RAG: Retrieval-Augmented Generation—systems that retrieve external documents to ground LLM answers.

GRPO: Group Relative Policy Optimization—an RL algorithm that normalizes advantages within a group of outputs for the same input, removing the need for a separate critic model.

ReSearch: The proposed framework: Learning to Reason with Search.
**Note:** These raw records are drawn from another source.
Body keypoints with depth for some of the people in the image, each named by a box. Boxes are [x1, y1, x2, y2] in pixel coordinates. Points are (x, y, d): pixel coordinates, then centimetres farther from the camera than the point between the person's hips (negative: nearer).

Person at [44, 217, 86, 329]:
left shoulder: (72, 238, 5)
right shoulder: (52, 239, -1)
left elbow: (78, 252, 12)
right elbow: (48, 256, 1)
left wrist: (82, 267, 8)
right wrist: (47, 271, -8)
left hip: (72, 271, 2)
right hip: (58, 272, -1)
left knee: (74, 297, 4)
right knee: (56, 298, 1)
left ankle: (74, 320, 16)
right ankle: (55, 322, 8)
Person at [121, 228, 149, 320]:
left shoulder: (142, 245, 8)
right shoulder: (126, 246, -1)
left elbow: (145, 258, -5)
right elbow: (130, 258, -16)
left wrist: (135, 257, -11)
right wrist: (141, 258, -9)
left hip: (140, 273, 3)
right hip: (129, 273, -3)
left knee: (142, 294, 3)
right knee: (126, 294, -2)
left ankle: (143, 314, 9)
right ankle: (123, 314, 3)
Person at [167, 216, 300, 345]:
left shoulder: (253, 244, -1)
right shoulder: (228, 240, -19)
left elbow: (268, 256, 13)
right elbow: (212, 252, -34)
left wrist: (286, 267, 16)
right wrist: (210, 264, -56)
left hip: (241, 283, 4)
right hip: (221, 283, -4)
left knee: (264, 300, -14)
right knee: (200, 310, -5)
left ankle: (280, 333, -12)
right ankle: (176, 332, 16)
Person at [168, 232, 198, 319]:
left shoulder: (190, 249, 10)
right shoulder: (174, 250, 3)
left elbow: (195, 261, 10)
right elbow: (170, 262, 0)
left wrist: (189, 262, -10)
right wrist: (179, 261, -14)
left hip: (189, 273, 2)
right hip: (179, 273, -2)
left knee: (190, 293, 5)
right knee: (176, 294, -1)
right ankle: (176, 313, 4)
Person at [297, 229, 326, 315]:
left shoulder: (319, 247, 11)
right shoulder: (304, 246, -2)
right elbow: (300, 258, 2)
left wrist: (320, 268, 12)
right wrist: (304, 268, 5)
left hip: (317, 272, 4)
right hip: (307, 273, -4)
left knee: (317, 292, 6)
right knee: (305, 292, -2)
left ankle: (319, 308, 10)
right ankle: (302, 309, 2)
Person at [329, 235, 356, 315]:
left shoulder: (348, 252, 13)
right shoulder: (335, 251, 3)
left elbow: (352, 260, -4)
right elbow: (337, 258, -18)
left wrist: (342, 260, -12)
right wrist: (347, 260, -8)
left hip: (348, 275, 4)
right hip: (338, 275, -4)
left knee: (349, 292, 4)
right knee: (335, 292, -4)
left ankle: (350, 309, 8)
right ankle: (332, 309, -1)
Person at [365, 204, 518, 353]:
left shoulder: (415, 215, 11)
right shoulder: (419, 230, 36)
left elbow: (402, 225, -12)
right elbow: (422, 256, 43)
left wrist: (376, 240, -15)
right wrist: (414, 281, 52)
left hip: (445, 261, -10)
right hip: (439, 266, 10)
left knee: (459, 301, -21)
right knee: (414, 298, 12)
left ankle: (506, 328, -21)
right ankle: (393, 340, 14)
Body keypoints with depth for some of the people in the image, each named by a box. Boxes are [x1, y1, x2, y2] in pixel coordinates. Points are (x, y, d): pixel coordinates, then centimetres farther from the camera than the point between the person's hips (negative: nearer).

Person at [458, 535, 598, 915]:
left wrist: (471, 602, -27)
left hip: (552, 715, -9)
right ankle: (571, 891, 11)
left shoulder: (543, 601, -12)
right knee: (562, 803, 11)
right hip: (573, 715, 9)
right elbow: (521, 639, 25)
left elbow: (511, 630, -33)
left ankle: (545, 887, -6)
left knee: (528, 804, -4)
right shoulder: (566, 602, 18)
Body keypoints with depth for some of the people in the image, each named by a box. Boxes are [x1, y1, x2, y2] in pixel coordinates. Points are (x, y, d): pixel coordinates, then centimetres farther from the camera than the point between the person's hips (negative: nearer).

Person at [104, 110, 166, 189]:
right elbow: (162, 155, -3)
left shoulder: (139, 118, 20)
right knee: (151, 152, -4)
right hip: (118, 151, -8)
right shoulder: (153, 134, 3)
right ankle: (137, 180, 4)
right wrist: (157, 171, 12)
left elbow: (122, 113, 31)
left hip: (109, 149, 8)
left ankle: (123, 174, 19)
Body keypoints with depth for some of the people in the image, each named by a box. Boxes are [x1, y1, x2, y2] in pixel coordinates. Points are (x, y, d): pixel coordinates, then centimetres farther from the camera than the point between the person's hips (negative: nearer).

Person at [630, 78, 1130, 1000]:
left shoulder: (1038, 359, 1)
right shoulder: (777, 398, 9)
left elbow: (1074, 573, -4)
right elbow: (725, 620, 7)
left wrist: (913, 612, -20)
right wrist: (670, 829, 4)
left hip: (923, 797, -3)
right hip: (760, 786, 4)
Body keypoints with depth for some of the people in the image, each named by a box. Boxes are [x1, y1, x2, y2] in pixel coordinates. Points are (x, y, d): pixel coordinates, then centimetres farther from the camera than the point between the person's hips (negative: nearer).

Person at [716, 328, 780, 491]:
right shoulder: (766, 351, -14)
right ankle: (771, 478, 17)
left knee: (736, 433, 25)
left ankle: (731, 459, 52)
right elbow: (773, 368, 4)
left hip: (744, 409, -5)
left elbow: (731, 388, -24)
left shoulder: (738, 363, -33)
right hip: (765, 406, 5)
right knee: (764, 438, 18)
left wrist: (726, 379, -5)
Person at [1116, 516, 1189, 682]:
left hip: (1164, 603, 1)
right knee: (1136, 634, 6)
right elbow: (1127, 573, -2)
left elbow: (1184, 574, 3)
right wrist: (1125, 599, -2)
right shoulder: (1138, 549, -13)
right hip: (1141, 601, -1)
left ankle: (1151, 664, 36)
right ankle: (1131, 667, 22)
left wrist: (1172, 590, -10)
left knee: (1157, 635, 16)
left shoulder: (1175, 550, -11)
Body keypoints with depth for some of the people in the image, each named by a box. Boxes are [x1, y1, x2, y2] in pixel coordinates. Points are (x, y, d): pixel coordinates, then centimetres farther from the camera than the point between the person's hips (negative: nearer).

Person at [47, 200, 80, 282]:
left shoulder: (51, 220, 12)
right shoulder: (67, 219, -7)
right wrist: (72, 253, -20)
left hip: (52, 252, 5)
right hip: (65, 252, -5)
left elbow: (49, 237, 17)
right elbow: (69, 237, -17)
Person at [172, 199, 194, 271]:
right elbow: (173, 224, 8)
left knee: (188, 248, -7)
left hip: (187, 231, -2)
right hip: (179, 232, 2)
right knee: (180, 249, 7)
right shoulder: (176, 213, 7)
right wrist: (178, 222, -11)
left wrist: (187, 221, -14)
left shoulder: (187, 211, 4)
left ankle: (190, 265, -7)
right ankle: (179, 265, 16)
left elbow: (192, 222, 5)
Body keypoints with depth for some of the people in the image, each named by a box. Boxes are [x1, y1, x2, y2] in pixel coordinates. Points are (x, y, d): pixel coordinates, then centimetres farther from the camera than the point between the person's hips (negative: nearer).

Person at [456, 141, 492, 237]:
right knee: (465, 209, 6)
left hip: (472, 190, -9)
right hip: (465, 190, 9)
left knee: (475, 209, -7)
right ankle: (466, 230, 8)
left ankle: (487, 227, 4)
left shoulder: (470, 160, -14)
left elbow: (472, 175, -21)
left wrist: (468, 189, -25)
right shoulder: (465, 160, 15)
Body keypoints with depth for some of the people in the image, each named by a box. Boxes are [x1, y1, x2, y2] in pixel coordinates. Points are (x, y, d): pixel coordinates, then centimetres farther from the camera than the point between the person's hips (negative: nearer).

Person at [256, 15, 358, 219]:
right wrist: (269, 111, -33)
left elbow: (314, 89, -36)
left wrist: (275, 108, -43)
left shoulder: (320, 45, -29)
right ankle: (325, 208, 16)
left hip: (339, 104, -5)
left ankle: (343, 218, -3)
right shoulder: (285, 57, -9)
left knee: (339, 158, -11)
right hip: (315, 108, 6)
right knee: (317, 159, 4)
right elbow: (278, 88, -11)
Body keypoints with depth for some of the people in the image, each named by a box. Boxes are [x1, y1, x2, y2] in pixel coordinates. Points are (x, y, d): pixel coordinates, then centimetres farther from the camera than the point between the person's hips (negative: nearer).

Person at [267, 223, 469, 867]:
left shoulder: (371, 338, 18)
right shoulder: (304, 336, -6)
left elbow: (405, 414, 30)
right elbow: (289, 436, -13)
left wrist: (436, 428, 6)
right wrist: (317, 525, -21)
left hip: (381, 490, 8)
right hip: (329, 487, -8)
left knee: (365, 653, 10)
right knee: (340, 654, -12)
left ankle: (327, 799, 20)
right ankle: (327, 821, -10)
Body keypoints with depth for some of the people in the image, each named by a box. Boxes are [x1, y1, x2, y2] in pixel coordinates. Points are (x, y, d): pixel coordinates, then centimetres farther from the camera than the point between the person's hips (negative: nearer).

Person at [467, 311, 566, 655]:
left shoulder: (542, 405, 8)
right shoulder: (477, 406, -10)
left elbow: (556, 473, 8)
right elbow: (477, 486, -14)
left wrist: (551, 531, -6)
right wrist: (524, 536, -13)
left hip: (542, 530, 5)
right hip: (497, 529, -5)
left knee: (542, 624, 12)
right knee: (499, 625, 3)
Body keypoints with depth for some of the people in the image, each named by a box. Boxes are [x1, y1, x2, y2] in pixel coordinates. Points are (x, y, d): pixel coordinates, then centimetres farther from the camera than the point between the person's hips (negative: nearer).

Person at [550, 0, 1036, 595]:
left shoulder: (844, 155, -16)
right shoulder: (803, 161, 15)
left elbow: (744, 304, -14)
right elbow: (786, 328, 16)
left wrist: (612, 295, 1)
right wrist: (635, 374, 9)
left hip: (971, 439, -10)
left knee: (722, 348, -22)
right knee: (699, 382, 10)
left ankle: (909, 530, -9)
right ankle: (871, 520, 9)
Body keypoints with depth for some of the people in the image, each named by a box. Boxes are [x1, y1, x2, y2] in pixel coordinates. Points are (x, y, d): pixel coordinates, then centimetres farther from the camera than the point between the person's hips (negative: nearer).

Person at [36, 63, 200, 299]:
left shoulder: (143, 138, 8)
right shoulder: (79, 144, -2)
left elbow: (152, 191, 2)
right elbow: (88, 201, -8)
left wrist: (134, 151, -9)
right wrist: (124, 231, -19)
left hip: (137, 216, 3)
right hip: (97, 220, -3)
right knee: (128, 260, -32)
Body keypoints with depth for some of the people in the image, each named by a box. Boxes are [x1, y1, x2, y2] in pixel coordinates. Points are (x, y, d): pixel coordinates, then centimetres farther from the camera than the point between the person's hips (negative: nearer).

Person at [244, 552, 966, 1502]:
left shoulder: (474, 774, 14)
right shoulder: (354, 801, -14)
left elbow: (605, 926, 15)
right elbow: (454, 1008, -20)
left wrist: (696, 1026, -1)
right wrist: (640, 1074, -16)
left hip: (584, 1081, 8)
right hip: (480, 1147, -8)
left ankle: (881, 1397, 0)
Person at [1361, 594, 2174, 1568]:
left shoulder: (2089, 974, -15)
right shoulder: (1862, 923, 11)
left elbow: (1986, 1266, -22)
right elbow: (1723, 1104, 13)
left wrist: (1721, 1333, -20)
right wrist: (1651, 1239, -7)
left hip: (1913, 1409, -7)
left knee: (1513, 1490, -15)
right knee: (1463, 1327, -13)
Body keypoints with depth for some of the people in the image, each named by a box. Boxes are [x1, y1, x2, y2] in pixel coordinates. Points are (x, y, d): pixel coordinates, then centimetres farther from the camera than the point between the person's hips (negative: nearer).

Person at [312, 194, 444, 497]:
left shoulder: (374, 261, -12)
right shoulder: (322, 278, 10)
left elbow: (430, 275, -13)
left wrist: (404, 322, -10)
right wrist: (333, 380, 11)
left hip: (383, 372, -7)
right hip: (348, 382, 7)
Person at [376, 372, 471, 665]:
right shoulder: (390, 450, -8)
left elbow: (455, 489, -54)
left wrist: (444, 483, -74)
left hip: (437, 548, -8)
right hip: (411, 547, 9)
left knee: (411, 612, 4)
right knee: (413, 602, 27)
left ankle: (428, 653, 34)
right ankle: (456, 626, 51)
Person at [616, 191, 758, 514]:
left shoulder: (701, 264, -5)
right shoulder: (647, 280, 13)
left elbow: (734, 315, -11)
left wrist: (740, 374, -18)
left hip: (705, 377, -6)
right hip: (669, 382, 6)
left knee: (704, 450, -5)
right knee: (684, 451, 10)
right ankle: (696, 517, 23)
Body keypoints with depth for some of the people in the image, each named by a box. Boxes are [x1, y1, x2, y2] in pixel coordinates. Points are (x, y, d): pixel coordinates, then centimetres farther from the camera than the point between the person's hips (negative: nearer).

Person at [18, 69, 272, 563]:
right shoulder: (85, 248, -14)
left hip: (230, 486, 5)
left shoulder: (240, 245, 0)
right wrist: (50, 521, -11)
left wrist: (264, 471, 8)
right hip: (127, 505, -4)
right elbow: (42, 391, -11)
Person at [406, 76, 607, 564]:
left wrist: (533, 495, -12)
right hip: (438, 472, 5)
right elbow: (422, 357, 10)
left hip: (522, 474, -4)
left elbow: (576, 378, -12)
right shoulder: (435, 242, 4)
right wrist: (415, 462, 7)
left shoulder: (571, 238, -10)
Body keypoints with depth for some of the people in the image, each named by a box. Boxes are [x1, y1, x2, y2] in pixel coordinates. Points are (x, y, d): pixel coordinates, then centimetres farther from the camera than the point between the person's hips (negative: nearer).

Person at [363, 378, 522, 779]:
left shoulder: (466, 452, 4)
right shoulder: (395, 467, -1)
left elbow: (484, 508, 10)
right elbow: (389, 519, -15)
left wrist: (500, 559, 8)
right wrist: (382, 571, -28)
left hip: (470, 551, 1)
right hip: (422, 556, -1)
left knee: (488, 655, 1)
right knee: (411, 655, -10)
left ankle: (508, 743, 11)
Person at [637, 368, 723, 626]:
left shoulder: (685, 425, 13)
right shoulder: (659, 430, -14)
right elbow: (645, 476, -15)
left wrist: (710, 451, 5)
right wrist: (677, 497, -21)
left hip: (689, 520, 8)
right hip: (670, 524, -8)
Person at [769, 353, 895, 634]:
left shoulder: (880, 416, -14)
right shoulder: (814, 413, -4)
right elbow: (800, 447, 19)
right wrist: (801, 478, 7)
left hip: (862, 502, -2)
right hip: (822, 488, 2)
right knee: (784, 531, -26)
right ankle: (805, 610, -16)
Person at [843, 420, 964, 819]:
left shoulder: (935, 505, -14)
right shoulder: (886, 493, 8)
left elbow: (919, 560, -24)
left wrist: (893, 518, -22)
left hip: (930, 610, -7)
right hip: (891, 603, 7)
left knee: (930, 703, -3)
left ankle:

Rollout: A single complete generation sequence produced by the model during RL training, including thinking, search queries, and results.

Exact Match: A metric checking if the generated answer string exactly matches the ground truth string.

LLM-as-a-judge: Using a strong LLM (like GPT-4) to evaluate the correctness of an answer, often used when answers are open-ended.

MuSiQue: A multi-hop QA dataset requiring complex reasoning chains to answer.

HotpotQA: A dataset with questions requiring reasoning over multiple supporting documents.

2WikiMultiHopQA: A multi-hop QA dataset constructed from Wikipedia.

Bamboogle: A manually constructed dataset of 2-hop questions designed to be difficult for search engines.

IRCoT: Interleaving Retrieval and Chain-of-Thought—a prompt-based baseline method.